The Vid2Seq architecture consists of a visual encoder and a text encoder, which encode the video frames and the transcribed speech input, respectively. The resulting encodings are then forwarded to a text decoder, which autoregressively forecasts the output series of thick occasion captions together with their temporal localization in the video. The architecture is initialized with a effective visual foundation and a strong language design
Massive pre-training on untrimmed narrated videos
Due to the thick nature of the job, the manual collection of annotations for thick video captioning is especially costly. Thus we pre-train the Vid2Seq design utilizing unlabeled narrated videos, which are quickly readily available at scale. In specific, we utilize the YT-Temporal-1B dataset, that includes 18 million narrated videos covering a wide variety of domains.
We utilize transcribed speech sentences and their matching timestamps as guidance, which are cast as a single series of tokens. We pre-train Vid2Seq with a generative goal that teaches the decoder to anticipate the transcribed speech series provided visual inputs just, and a denoising goal that motivates multimodal knowing by needing the design to anticipate masked tokens provided a loud transcribed speech series and visual inputs. In specific, sound is contributed to the speech series by arbitrarily masking out periods of tokens.
|Vid2Seq is pre-trained on unlabeled narrated videos with a generative goal ( leading) and a denoising goal ( bottom).|
Outcomes on downstream thick video captioning standards
The resulting pre-trained Vid2Seq design can be fine-tuned on downstream jobs with a basic optimum probability goal utilizing instructor requiring (i.e., anticipating the next token provided previous ground-truth tokens). After fine-tuning, Vid2Seq significantly enhances the cutting-edge on 3 basic downstream thick video captioning standards ( ActivityNet Captions, YouCook2 and ViTT) and 2 video captioning standards ( MSR-VTT, MSVD). In our paper we offer extra ablation research studies, qualitative outcomes, in addition to lead to the few-shot settings and in the video paragraph captioning job.

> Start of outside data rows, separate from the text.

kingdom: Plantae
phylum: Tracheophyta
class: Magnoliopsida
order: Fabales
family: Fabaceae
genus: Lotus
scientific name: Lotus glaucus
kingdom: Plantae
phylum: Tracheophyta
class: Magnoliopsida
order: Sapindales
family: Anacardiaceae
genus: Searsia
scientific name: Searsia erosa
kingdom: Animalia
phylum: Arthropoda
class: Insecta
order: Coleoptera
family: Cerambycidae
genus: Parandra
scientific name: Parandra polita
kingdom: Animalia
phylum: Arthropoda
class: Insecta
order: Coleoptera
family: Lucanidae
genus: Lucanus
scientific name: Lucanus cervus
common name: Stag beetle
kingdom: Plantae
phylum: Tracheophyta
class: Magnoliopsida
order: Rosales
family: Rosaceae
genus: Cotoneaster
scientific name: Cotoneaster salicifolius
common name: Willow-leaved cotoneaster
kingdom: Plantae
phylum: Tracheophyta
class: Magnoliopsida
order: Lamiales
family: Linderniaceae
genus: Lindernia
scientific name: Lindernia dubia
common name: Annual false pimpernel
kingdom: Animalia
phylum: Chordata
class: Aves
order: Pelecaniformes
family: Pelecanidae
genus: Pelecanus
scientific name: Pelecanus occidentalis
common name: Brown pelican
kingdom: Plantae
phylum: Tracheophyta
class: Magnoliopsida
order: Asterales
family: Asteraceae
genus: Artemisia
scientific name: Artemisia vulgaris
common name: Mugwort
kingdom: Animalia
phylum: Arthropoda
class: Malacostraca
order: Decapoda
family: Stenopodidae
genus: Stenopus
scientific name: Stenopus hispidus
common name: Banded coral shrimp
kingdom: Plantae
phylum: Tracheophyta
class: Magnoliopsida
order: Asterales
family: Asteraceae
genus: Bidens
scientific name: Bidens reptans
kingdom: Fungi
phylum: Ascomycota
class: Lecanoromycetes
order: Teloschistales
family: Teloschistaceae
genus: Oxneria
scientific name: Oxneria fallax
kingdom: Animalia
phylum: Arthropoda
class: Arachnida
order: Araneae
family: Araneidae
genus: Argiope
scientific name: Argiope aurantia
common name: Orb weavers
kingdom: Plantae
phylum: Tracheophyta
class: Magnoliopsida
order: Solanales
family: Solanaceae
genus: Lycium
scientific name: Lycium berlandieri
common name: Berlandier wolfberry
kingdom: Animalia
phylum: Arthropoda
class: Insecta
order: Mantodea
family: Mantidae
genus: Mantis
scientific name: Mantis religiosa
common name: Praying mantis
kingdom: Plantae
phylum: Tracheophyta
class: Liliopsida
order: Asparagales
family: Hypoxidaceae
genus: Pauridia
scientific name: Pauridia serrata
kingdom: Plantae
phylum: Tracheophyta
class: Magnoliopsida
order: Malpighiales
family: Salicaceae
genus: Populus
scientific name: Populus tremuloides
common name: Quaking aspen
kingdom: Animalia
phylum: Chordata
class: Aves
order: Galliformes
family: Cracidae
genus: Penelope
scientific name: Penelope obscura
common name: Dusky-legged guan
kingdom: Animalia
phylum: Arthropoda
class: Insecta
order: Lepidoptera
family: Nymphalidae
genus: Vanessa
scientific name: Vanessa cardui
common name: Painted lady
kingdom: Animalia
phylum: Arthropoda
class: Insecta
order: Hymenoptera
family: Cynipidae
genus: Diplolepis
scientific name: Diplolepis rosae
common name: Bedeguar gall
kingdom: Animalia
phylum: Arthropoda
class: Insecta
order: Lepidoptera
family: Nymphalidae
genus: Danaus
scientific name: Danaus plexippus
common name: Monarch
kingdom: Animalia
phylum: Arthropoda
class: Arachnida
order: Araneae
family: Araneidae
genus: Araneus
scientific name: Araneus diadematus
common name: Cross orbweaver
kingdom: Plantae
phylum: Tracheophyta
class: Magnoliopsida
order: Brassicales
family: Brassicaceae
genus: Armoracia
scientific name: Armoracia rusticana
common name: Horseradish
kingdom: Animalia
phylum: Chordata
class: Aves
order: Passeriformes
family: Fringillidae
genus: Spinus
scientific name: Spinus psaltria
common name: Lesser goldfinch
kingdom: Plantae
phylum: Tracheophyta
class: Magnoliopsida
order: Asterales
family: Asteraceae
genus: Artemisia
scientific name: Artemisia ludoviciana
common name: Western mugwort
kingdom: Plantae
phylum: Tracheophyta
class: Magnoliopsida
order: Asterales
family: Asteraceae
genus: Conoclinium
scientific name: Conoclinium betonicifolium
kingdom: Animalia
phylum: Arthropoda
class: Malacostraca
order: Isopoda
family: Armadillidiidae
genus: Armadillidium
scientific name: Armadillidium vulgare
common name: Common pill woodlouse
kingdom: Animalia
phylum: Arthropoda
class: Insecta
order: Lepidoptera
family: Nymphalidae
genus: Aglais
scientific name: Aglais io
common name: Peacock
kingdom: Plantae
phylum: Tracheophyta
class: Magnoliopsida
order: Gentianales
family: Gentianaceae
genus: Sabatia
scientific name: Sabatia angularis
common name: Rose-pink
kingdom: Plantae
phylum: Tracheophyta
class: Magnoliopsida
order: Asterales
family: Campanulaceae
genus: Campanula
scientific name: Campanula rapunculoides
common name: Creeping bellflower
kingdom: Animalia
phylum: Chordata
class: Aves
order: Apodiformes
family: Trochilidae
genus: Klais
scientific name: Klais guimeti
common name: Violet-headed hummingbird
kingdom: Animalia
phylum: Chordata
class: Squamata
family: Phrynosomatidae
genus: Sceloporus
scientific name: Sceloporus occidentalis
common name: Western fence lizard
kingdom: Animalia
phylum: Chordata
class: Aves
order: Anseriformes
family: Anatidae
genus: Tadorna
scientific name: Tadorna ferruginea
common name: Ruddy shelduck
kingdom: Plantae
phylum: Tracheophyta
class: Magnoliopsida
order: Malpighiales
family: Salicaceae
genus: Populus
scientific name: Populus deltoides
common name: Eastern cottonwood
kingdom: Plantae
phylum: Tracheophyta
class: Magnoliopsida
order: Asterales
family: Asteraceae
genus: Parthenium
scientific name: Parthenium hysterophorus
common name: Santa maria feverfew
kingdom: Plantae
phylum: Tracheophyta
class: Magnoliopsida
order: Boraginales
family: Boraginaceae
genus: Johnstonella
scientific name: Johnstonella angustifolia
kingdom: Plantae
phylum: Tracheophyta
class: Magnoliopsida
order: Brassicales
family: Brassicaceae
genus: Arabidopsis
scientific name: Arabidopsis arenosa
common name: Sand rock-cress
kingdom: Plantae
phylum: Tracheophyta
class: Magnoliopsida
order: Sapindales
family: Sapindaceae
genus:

|Contrast to modern approaches for thick video captioning ( left) and for video captioning ( right), on the CIDEr metric (greater is much better).|
We present Vid2Seq, an unique visual language design for thick video captioning that merely forecasts all occasion limits and captions as a single series of tokens. Vid2Seq can be efficiently pretrained on unlabeled narrated videos at scale, and accomplishes modern outcomes on different downstream thick video captioning standards. Find out more from the paper and get the code here
This research study was carried out by Antoine Yang, Arsha Nagrani, Paul Hongsuck Seo, Antoine Miech, Jordi Pont-Tuset, Ivan Laptev, Josef Sivic and Cordelia Schmid.